__What the task asks__
Carry on writing the basic-crypto module description from its last sentence.

__Passage shown__
● ● ● ●

This module lets you encrypt and decrypt strings in your Node.js application. It's goal is to be a simplified interface to the many, sometimes confusing, methods of the crypto module.


  • dependency-free -- except node's internal crypto module 1
  • simple api -- encrypt(plaintext) & decrypt(cypherText)
  • message authentication -- turn on by setting {integrity: true}
  • encryption and hash keys pinning, or generating them on-the-fly
  • tested -- my first atempt at a "decently tested" module 2
  • secure -- protected against HMAC timing attack, uses PRNG IV, etc
  • convenient useage -- methods provides both sync and async signatures
  • very small codebase -- easy to examine
  • proper key stretching -- safe to handle user provided criptographic keys 3
  • truly async methods -- leverage streaming crypto functions 4


$ npm install --save basic-crypto



This module provides a regular js constructor, which is initializated with options. For conveinience it can be called with or without the new keyword.

var basicCrypto = require('basic-crypto')(options)

is the same as

var BasicCrypto = require('basic-crypto')
var basicCrypto = new BasicCrypto(options)

for options, see "Modes"


There are only two methods in each instance, the function signature is the same:

syncronous: accepts only one argument. 5

var plainText = 'any string, multibyte support, etc'
var encrypted = basicCrypto.encrypt(plainText)
var decrypted = basicCrypto.decrypt(encrypted)
console.log(decrypted === plainText) //true

asyncronous: accepts only an argument and a standard node callback.

var plainText = 'any string, multibyte support, etc'
basicCrypto.encrypt(plainText, function(err, encrypted){
    basicCrypto.decrypt(encrypted, function(err, decrypted){
        console.log(decrypted === plainText) //true


This module can operate, transparently, in two distinct ways:

Encrypt only

This is the default behaviour, but it's advisable to only use it in already signed enviroments, as encryption alone doesn't guarantees the origin and/or the integrity of the data.

A possible use case is inside a JWT, to encrypt a property.

valid options:

  • key: [string, optional] Set a fixed cryptographic key. 6

Encrypt then sign

The second method is enabled by passing {integrity: true} to the constructor. After encrypting, it will append an HMAC of the encrypted text to the end of the block. When decrypting this block, it will first check the HMAC signature, and then decrypt it. When any "weird thing" occurs in either phase, the process is halted with an error.

● ● ● ●

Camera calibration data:
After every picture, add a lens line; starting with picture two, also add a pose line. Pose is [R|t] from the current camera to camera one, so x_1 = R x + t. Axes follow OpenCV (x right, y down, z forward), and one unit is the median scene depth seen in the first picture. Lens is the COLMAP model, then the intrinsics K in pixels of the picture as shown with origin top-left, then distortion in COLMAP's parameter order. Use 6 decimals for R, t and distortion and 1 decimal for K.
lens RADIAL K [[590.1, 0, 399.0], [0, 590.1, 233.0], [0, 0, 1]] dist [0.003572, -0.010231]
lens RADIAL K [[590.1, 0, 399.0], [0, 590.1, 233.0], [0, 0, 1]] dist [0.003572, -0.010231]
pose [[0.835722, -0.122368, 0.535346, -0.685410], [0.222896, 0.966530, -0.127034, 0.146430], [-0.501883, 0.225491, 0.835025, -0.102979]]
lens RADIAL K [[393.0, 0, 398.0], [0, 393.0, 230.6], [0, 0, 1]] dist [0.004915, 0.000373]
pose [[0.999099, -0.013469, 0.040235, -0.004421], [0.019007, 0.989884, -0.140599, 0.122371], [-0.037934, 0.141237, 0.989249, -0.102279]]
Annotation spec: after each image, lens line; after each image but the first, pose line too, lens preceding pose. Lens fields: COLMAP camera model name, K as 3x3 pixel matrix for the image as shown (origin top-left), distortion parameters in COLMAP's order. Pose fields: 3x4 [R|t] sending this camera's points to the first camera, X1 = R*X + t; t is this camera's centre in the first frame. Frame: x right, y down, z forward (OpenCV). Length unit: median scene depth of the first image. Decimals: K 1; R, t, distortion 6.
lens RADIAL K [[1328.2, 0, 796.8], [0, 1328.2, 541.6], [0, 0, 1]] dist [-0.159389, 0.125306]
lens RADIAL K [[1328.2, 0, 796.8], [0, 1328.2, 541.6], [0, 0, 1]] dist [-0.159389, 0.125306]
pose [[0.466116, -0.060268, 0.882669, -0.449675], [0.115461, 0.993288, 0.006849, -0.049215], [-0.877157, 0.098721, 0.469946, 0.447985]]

● ● ● ●

__Expected answer__
valid options:

  • key: [string, optional] Set a fixed cryptographic key. 6
  • integrity: [boolean, required] To enable signing this property must be true.
  • hmacKey: [string, optional] set a fixed signing key. 6
  • hmacSize: [integer, optional] truncate signature to this length.

Error handling

  • Syncronous invocations will throw an error if something goes awry.
  • Asyncronous invocations follows node style callback, (err, result).


  • node: v4.0.0 or later


$ npm install
$ npm test

Issue Reporting

If you have found a bug or if you have a feature request, please report them at this repository issues section. Please do not report security vulnerabilities on the public GitHub issue tracker. Contact-me personally instead.


Leonardo Dino


This project is licensed under the MIT license. See the LICENSE file for more info.


0 As usual, everything is provided "AS-IS", no liability, but I might be using this code in production. Shhhh.
1 And some usual test module, as dev-dependency.
2 Accepting pull requests of unit tests for the helper library.
3 Accepting pull requests of a method implementing pbkdf2.
4 Unfortunelly this leads to code duplication, as the sync methods can't support it.
5 Syncronous code should be always wraped inside a try-catch block, as any erros are thrown.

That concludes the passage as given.